Heterophile antibodies are natural antibodies that react with immunoglobulins (Ig) from two or more animal species.1 They are characterized by polyreactivity, low affinity, and weak binding; and they may occur in up to 40% of the population.1 The origin of heterophile antibodies is usually unclear, but they can be associated with occupational exposure and contact with animals, or the consumption of certain food products.1 These antibodies are well-known sources of interference in two-site (immunometric or sandwich type) immunoassays, where they can react with one or both of the (monoclonal or polyclonal) antibodies used for the capture and detection of the analyte, most often resulting in falsely elevated results.1 It is important to block this type of interference by careful assay design, that is, using mechanisms that block these antibodies in the patients’ samples. If heterophilic antibodies are suspected the laboratory should be contacted for appropriate troubleshooting.
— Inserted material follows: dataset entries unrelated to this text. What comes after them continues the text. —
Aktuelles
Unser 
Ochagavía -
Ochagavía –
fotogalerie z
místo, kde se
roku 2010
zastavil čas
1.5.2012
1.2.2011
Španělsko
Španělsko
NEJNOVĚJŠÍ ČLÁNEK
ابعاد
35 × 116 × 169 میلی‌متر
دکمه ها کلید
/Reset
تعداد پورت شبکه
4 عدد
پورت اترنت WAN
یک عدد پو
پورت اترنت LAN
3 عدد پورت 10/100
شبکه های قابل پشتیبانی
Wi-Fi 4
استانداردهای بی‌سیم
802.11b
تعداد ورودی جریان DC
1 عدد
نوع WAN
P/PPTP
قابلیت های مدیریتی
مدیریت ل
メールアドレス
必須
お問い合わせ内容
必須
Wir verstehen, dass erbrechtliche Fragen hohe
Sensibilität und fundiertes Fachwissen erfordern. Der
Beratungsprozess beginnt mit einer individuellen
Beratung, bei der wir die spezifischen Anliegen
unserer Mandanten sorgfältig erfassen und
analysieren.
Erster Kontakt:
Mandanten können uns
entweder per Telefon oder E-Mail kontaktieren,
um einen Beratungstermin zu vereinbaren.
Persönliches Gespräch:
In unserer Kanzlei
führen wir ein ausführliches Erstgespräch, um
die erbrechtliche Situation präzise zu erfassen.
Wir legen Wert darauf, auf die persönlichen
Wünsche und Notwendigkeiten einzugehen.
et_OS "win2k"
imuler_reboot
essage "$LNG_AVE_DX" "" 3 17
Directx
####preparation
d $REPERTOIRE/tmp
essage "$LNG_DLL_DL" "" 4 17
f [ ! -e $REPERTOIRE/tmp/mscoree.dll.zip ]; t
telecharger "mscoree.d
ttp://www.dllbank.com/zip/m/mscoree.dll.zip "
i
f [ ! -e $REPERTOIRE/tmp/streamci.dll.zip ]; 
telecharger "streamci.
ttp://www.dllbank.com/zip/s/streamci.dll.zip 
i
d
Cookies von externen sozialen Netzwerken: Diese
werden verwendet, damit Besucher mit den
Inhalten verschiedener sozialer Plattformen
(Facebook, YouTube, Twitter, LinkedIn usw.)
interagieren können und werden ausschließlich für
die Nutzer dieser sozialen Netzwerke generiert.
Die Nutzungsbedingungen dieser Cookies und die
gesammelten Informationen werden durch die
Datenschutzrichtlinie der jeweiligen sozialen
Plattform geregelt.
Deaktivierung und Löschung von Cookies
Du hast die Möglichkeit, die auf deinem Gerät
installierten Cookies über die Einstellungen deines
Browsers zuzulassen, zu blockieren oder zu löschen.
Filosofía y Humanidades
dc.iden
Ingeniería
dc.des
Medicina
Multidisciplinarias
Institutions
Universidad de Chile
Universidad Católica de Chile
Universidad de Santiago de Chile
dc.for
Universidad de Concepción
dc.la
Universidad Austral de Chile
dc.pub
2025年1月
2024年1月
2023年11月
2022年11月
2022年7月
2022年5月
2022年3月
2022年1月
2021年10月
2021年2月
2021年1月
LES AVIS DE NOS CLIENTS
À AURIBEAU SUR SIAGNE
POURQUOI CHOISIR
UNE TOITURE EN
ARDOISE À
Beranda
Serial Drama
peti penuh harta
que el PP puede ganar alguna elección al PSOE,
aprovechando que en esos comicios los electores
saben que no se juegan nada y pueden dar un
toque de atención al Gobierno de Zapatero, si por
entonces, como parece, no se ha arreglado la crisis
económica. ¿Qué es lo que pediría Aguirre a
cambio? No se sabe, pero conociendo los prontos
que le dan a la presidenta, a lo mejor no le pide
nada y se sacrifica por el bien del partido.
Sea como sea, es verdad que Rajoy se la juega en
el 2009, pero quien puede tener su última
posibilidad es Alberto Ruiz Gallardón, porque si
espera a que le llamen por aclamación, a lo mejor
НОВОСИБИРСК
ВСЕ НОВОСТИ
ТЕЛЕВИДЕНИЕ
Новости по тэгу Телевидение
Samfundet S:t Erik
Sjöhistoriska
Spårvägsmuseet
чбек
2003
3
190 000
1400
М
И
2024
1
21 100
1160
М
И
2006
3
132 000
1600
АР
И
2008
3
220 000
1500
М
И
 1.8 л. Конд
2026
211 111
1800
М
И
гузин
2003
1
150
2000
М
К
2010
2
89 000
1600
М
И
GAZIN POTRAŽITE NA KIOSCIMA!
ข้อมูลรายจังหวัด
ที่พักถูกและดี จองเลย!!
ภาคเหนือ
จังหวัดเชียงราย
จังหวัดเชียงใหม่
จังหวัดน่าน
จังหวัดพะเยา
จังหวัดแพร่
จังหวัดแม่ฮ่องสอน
Biotin is an over the counter vitamin supplement that is marketed to improve hair growth and nail development.2 If patients are taking high dose of the vitamin, this can affect test accuracy. Typically, biotin has a very short half-life (less than two hours) and usually takes four to five half-lives (8 – 12 hours) to eliminate the biotin interference. Although the recommended dosage is 30 μg per day under expert guidelines for daily supplements; some over the counter supplements advertised for healthy hair, nails and skin might have as much as 10,000 μg which is more than 300 times the recommended dose.2 Therefore clinicians should investigate the intake of biotin in their patients if they get anomalous results that are inconsistent with the patient’s presentation. Patients should be advised not to take large doses of biotin for one to two days before a sample is collected. There are at least two types of common assays that use the biotin-streptavidin formulation: competitive assays and sandwich assays. Competitive assays are typically used for low-molecular weight targets such as thyroid hormone (T4); these can give falsely high results if excessive biotin concentrations contaminate the sample. Sandwich assays are used for bigger molecules such as TSH; BIOTIN can cause falsely low readings.2
Excess biotin intake has been associated with factitious diagnosis of Graves’ disease due to biotin immunoassay interference despite no evidence of clinical symptoms.3 The patient’s thyroid function tests were normalized once the patient’s biotin ingestion was stopped. Table 1: Examples of common causes of spurious results due to incorrect collection or storage.
REFERENCES
- Lakos G. Interference in antiphospholipid antibody assays. Semin Thromb Hemost. 2012;38(4):353-9.
- Paxton A. Beauty fad’s ugly downside: test interference (September 2016). CAP today
- Elston MS, Sehgal S, Du Toit S, Yarndley T, Conaglen JV. Factitious Graves’ Disease Due to Biotin Immunoassay Interference-A Case and Review of the Literature. J Clin Endocrinol Metab. 2016;101(9):3251-5.